• THINGS TO DO:
(A) List every group that the writer of the text on investing at the frontiers says they have been working or talking with.
(B) In the text on investing at the frontiers, transcribe the stretch from "Summing up, that" through "I’d bet on.".
(C) Carry the text on ventures and investing at the frontiers forward, picking up right after its last sentence.

• TEXT SECTION:
Maybe what it is, is that all the different groups I’ve been working/having the conversations with (MaRS, SiG, CSI, Renewal Partners, Communicopia, Causeway, Tides Canada, and Good Capital) are using different language to talk about the same things.

I’m not sure. What do you think? Is this just a personal moment are others sensing that some thing has shifted too?

“Bets n’ chips” – Implications for investors on the frontiers.

There seem to be two types of bets that investors make when doing a deal. A bet on the team. A bet on the plan. The closer to the frontiers (early stages and deep change) the greater the emphasis is on the team. And rightly so. We all know that plans don’t last on the frontiers.

So how can we get better at investing on the frontiers? Surely betting on the team alone isn’t a sound investment strategy.

From my conversations the current practices seem to be either focused on ‘rolling up the sleeves’ and getting involved directly (few, high-cost investments) or being a hands-off patron (many small investments). Either that or back off from the frontiers and use conditional investment to achieve specific results (e.g. disadvantaged employment or other enviro-social activities). The limitations in each of those should be fairly self-evident.

So what else could we make bets on? Well if venturing is a process, we could bet on the process they are following. If we know plans are not static, what is the venture doing to continue the process of framing, planning, and connecting?

And what other practices could we employ? Well if one of the biggest chips an investor brings to the game is their social capital, well then how can that capital be better employed in the task of connecting? Going back to the image above, we can see that at minimum it requires a venture to have articulated simple and accessible spaces. I wonder – how many entrepreneurs and their investors would truly describe the primary spaces of their venture in the same way? How about in your venture or your portfolio? My bet is that’s strongly correlated to the difference between friction and luck.

Summing up, that leaves us with making bets on:

  • a team;
  • their venturing process; and
  • their spaces (accessible and simply articulated).

And it means bringing our social chips into the game to make the connections the venture truly needs (more in a future post).

Now that’s an investment space I’d bet on.

“Gettin’ lucky” – implications for ventures on the frontiers.

I wrote about the gist of this image here. Now I’m turning to the implications for venturers.

Quite simply the essence of venturing is a process. A process of creating spaces for things to happen (some call it ‘luck’). The simpler and more accessible the space, the easier it is to get people engaged and get things done (some would say ‘the luckier you get’).

• GIVEN MATERIAL:
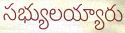
సభ్యులయ్యారు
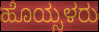
ಹೊಯ್ಸಳರು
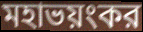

• TASK-BY-TASK RESULTS:
(A) MaRS, SiG, CSI, Renewal Partners, Communicopia, Causeway, Tides Canada, Good Capital

(B)
Summing up, that leaves us with making bets on:

  • a team;
  • their venturing process; and
  • their spaces (accessible and simply articulated).

And it means bringing our social chips into the game to make the connections the venture truly needs (more in a future post).

Now that’s an investment space I’d bet on.

(C)
Sound simple? It should be, but can you simply articulate the 3 primary spaces for your venture? Do you have a time and place to think about and evolve those spaces? Why are people connecting to you? Do they know what they need to meaningfully contribute in ways you may not have asked or may not be expecting? How often have you been ‘lucky’?

So how can ventures get better at “gettin’ lucky” on the frontiers?

Step 1: Define your spaces (framing)
Get out you favourite notebook or stash of napkins and start framing each of your primary spaces separately: founding agreement, magic box; and realms of relevance. Keep them separate. Keep them simple. (more on this in a later post)

Step 2: Get your team together and get to it (planning)
Revisit planning as a team – those who control the resources and those who do the work. In the context of your spaces, figure out what your going to do for the next meaningful chunk of time, making the most of what you have, and getting what you need to move you most towards fullfilling your purpose.

Step 3: Connect with purpose (connecting)
Make connections throughout your spaces to better understand and define your spaces, and to get done what you need to get done. Do it with purpose and give it space to let something happen.

Step 4: Repeat (venturing)
Take a look at what you did for steps 1-3 and do it again – but better. This becomes the process of venturing. Find what works for you and your venture. There is no right way. There is no right answer. In fact, there really are no answers… just keep asking questions, keep moving forward, and keep at the process.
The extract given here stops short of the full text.